Trader Lifecycle
Understanding how traders progress from purchase to funded account
Trader Lifecycle
Every trader follows a predictable path through Propriotec. Understanding this flow is essential — it's how you'll think about your operations day-to-day.
The Complete Flow

Here's the full journey:
Purchase
Customer buys a product on your website. An order is created, and the first phase account is automatically provisioned on your trading platform.
Phase 1 (Evaluation)
Trader attempts to hit profit targets while staying within rules.
Phase 2 (if 2-step or 3-step)
New account created when Phase 1 is passed. Each phase is a separate account with its own login.
Phase 3 (if 3-step)
Final evaluation phase before admin review.
Pass Evaluation → Admin Review
AI Review analyses trading for red flags. You decide to pass or fail.
KYC Pending
Trader submits identity documents for verification.
Contract Sent → Signed
Contract is sent and awaits trader signature.

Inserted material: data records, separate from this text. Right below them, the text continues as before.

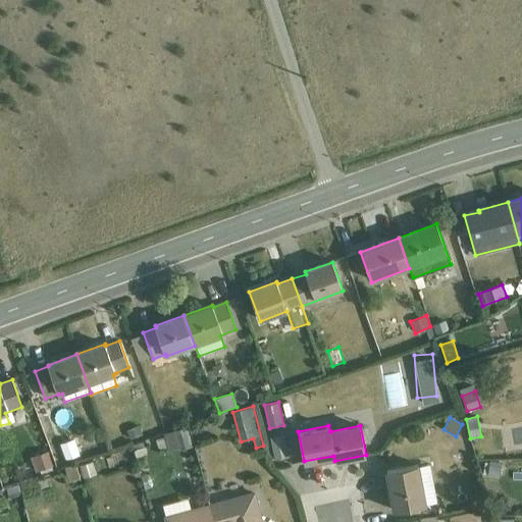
[(189,427),(164,433),(166,441),(156,444),(157,449),(160,448),(160,451),(167,449),(168,455),(195,449),(189,427)]
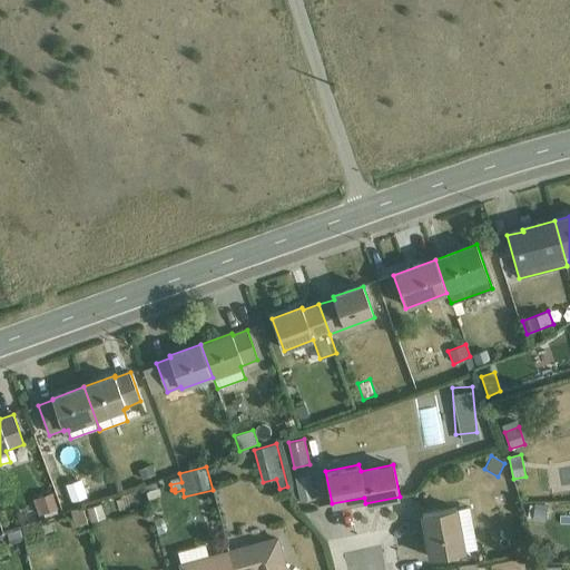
[(88,497),(81,479),(66,484),(71,502),(88,497)]
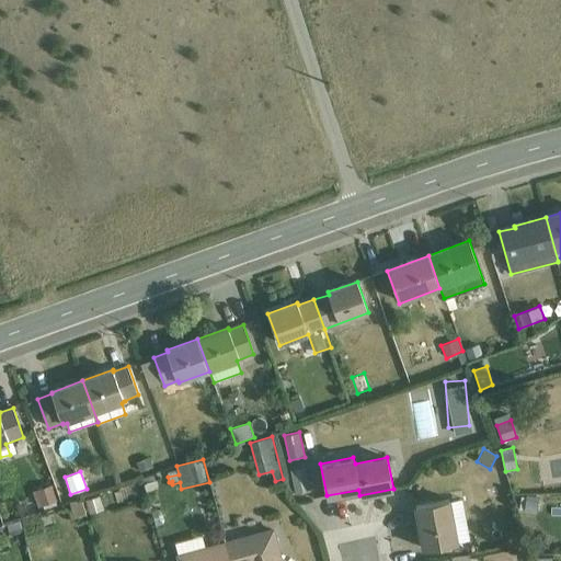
[(301,471),(290,472),(295,500),(305,497),(301,471)]
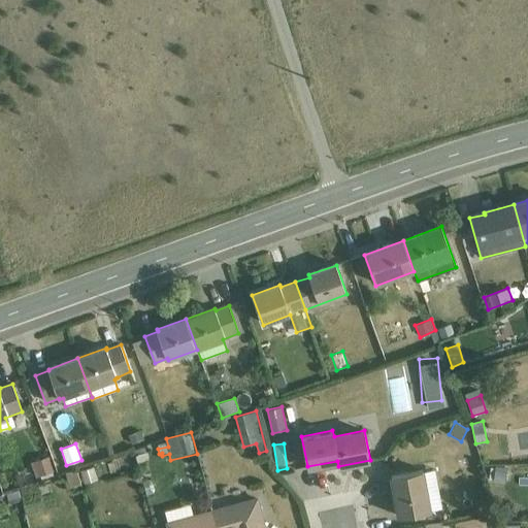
[(54,471),(48,457),(31,463),(36,477),(54,471)]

Activation Fee (if applicable)
Some plans require a fee before receiving the live account.
Awaiting Live
Final checkpoint before live account creation.
Live Account Created
Trader is now trading on your capital with payout eligibility.
Stage by Stage
Where to Find Each Stage
All pending items appear on the Tasks page:

| Stage | Tasks Section |
|---|---|
| Passed evaluation | Review Pending |
| KYC needed | KYC Pending |
| Contract needed | Contract Pending / Contract Sent |
| Fee needed | Activation Fee Pending |
| Ready for live | Awaiting Live |
| Payout requested | Withdrawals |
Common Scenarios
Trader fails during evaluation
Account is breached and closed. They'd need to purchase again (unless you have Free Retry enabled on the plan).
Trader passes but fails review
You reject them at Admin Review stage. Provide a reason — they'll see it. The account doesn't proceed.
Trader abandons at KYC/Contract
It just sits there. You can follow up manually or let it expire based on your policies.
Trader disputes a breach
Check the Account Logs for exactly what happened and when. Use Trade History to see the specific trade that caused the breach.